**YOUR OBJECTIVE:**
Set the entries below down again, please. Match them exactly.

Stored data:
☆ ☆ ☆ ☆ ☆
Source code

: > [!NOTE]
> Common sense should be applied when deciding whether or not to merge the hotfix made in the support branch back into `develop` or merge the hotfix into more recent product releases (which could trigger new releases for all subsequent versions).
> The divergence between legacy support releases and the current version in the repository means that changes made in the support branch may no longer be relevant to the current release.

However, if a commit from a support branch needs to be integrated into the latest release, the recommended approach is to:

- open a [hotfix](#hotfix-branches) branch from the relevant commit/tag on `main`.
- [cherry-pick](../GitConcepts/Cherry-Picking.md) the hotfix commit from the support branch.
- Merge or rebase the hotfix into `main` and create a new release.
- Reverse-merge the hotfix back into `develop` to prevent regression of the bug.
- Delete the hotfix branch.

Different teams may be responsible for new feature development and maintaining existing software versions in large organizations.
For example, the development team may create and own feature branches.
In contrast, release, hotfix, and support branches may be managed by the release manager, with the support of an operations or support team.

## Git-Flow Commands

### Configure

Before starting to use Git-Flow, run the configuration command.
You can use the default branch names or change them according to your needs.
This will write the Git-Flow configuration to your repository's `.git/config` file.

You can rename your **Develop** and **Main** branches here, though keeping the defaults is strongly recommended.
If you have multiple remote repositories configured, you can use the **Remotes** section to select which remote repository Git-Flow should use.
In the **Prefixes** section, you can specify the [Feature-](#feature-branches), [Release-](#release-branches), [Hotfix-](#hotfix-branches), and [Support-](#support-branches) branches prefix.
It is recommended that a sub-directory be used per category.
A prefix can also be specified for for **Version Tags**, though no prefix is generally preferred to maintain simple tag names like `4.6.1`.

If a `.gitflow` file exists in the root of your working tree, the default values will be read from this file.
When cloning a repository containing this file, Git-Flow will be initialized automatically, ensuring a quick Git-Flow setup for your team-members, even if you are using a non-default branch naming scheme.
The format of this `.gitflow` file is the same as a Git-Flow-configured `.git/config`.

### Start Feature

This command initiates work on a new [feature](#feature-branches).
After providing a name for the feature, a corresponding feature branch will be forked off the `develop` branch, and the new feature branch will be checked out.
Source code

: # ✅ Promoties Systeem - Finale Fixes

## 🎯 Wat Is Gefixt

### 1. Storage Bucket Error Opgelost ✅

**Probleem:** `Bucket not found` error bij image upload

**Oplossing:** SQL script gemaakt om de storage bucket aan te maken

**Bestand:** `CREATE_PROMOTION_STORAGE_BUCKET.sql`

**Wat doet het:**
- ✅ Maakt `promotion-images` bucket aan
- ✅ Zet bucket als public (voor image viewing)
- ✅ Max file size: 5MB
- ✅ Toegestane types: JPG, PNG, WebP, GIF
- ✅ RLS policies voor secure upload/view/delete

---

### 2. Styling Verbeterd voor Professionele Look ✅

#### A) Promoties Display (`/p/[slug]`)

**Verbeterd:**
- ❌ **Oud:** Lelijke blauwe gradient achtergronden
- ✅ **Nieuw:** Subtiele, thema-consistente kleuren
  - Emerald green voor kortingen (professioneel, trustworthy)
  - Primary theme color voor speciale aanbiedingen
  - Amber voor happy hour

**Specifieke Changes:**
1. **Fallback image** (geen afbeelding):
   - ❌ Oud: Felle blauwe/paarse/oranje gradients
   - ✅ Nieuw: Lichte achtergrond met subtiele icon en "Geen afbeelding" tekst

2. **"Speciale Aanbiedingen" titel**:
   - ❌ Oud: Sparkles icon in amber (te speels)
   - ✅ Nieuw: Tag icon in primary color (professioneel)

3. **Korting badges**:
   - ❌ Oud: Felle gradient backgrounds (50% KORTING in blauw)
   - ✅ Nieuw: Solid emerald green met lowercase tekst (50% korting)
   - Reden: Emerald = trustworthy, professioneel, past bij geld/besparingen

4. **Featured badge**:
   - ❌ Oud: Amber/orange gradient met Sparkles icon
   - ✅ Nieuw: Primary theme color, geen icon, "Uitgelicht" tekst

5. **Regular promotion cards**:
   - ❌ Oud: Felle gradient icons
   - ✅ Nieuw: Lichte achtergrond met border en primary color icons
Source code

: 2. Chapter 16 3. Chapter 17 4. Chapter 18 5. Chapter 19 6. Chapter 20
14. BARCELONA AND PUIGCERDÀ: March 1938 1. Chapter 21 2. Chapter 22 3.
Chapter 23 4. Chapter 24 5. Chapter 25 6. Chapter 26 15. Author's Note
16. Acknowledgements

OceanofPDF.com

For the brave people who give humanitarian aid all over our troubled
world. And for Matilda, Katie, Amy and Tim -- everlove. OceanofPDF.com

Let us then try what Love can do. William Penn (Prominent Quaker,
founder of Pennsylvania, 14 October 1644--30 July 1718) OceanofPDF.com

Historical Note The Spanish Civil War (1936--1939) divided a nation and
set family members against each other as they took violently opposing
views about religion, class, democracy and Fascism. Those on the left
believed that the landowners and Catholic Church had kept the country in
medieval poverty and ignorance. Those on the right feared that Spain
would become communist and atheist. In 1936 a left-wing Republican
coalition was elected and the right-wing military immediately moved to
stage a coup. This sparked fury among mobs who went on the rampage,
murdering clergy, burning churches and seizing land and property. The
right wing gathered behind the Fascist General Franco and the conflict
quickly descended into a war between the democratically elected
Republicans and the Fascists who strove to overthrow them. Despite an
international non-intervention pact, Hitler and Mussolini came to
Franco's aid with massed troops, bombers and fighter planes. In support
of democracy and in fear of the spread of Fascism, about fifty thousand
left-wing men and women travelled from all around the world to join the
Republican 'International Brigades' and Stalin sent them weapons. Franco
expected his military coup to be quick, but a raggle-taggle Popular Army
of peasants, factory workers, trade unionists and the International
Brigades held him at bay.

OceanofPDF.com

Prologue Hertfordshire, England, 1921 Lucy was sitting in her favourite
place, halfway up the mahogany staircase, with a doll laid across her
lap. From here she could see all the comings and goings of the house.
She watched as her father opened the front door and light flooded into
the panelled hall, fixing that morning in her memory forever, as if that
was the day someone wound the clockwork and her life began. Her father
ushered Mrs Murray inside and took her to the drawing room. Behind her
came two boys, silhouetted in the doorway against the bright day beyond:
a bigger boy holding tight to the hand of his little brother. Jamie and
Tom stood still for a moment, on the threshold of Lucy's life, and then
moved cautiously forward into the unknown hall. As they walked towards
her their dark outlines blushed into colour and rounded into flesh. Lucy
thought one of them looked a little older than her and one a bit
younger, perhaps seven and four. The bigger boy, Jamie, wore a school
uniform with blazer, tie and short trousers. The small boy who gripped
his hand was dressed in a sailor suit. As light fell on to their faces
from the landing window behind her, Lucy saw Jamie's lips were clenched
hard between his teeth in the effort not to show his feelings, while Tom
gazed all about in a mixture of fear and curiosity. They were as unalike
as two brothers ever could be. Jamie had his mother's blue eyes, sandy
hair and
☆ ☆ ☆ ☆ ☆
**ANSWER TO THIS PROBLEM:**
Source code

: > [!NOTE]
> Common sense should be applied when deciding whether or not to merge the hotfix made in the support branch back into `develop` or merge the hotfix into more recent product releases (which could trigger new releases for all subsequent versions).
> The divergence between legacy support releases and the current version in the repository means that changes made in the support branch may no longer be relevant to the current release.

However, if a commit from a support branch needs to be integrated into the latest release, the recommended approach is to:

- open a [hotfix](#hotfix-branches) branch from the relevant commit/tag on `main`.
- [cherry-pick](../GitConcepts/Cherry-Picking.md) the hotfix commit from the support branch.
- Merge or rebase the hotfix into `main` and create a new release.
- Reverse-merge the hotfix back into `develop` to prevent regression of the bug.
- Delete the hotfix branch.

Different teams may be responsible for new feature development and maintaining existing software versions in large organizations.
For example, the development team may create and own feature branches.
In contrast, release, hotfix, and support branches may be managed by the release manager, with the support of an operations or support team.

## Git-Flow Commands

### Configure

Before starting to use Git-Flow, run the configuration command.
You can use the default branch names or change them according to your needs.
This will write the Git-Flow configuration to your repository's `.git/config` file.

You can rename your **Develop** and **Main** branches here, though keeping the defaults is strongly recommended.
If you have multiple remote repositories configured, you can use the **Remotes** section to select which remote repository Git-Flow should use.
In the **Prefixes** section, you can specify the [Feature-](#feature-branches), [Release-](#release-branches), [Hotfix-](#hotfix-branches), and [Support-](#support-branches) branches prefix.
It is recommended that a sub-directory be used per category.
A prefix can also be specified for for **Version Tags**, though no prefix is generally preferred to maintain simple tag names like `4.6.1`.

If a `.gitflow` file exists in the root of your working tree, the default values will be read from this file.
When cloning a repository containing this file, Git-Flow will be initialized automatically, ensuring a quick Git-Flow setup for your team-members, even if you are using a non-default branch naming scheme.
The format of this `.gitflow` file is the same as a Git-Flow-configured `.git/config`.

### Start Feature

This command initiates work on a new [feature](#feature-branches).
After providing a name for the feature, a corresponding feature branch will be forked off the `develop` branch, and the new feature branch will be checked out.
Source code

: # ✅ Promoties Systeem - Finale Fixes

## 🎯 Wat Is Gefixt

### 1. Storage Bucket Error Opgelost ✅

**Probleem:** `Bucket not found` error bij image upload

**Oplossing:** SQL script gemaakt om de storage bucket aan te maken

**Bestand:** `CREATE_PROMOTION_STORAGE_BUCKET.sql`

**Wat doet het:**
- ✅ Maakt `promotion-images` bucket aan
- ✅ Zet bucket als public (voor image viewing)
- ✅ Max file size: 5MB
- ✅ Toegestane types: JPG, PNG, WebP, GIF
- ✅ RLS policies voor secure upload/view/delete

---

### 2. Styling Verbeterd voor Professionele Look ✅

#### A) Promoties Display (`/p/[slug]`)

**Verbeterd:**
- ❌ **Oud:** Lelijke blauwe gradient achtergronden
- ✅ **Nieuw:** Subtiele, thema-consistente kleuren
  - Emerald green voor kortingen (professioneel, trustworthy)
  - Primary theme color voor speciale aanbiedingen
  - Amber voor happy hour

**Specifieke Changes:**
1. **Fallback image** (geen afbeelding):
   - ❌ Oud: Felle blauwe/paarse/oranje gradients
   - ✅ Nieuw: Lichte achtergrond met subtiele icon en "Geen afbeelding" tekst

2. **"Speciale Aanbiedingen" titel**:
   - ❌ Oud: Sparkles icon in amber (te speels)
   - ✅ Nieuw: Tag icon in primary color (professioneel)

3. **Korting badges**:
   - ❌ Oud: Felle gradient backgrounds (50% KORTING in blauw)
   - ✅ Nieuw: Solid emerald green met lowercase tekst (50% korting)
   - Reden: Emerald = trustworthy, professioneel, past bij geld/besparingen

4. **Featured badge**:
   - ❌ Oud: Amber/orange gradient met Sparkles icon
   - ✅ Nieuw: Primary theme color, geen icon, "Uitgelicht" tekst

5. **Regular promotion cards**:
   - ❌ Oud: Felle gradient icons
   - ✅ Nieuw: Lichte achtergrond met border en primary color icons
Source code

: 2. Chapter 16 3. Chapter 17 4. Chapter 18 5. Chapter 19 6. Chapter 20
14. BARCELONA AND PUIGCERDÀ: March 1938 1. Chapter 21 2. Chapter 22 3.
Chapter 23 4. Chapter 24 5. Chapter 25 6. Chapter 26 15. Author's Note
16. Acknowledgements

OceanofPDF.com

For the brave people who give humanitarian aid all over our troubled
world. And for Matilda, Katie, Amy and Tim -- everlove. OceanofPDF.com

Let us then try what Love can do. William Penn (Prominent Quaker,
founder of Pennsylvania, 14 October 1644--30 July 1718) OceanofPDF.com

Historical Note The Spanish Civil War (1936--1939) divided a nation and
set family members against each other as they took violently opposing
views about religion, class, democracy and Fascism. Those on the left
believed that the landowners and Catholic Church had kept the country in
medieval poverty and ignorance. Those on the right feared that Spain
would become communist and atheist. In 1936 a left-wing Republican
coalition was elected and the right-wing military immediately moved to
stage a coup. This sparked fury among mobs who went on the rampage,
murdering clergy, burning churches and seizing land and property. The
right wing gathered behind the Fascist General Franco and the conflict
quickly descended into a war between the democratically elected
Republicans and the Fascists who strove to overthrow them. Despite an
international non-intervention pact, Hitler and Mussolini came to
Franco's aid with massed troops, bombers and fighter planes. In support
of democracy and in fear of the spread of Fascism, about fifty thousand
left-wing men and women travelled from all around the world to join the
Republican 'International Brigades' and Stalin sent them weapons. Franco
expected his military coup to be quick, but a raggle-taggle Popular Army
of peasants, factory workers, trade unionists and the International
Brigades held him at bay.

OceanofPDF.com

Prologue Hertfordshire, England, 1921 Lucy was sitting in her favourite
place, halfway up the mahogany staircase, with a doll laid across her
lap. From here she could see all the comings and goings of the house.
She watched as her father opened the front door and light flooded into
the panelled hall, fixing that morning in her memory forever, as if that
was the day someone wound the clockwork and her life began. Her father
ushered Mrs Murray inside and took her to the drawing room. Behind her
came two boys, silhouetted in the doorway against the bright day beyond:
a bigger boy holding tight to the hand of his little brother. Jamie and
Tom stood still for a moment, on the threshold of Lucy's life, and then
moved cautiously forward into the unknown hall. As they walked towards
her their dark outlines blushed into colour and rounded into flesh. Lucy
thought one of them looked a little older than her and one a bit
younger, perhaps seven and four. The bigger boy, Jamie, wore a school
uniform with blazer, tie and short trousers. The small boy who gripped
his hand was dressed in a sailor suit. As light fell on to their faces
from the landing window behind her, Lucy saw Jamie's lips were clenched
hard between his teeth in the effort not to show his feelings, while Tom
gazed all about in a mixture of fear and curiosity. They were as unalike
as two brothers ever could be. Jamie had his mother's blue eyes, sandy
hair and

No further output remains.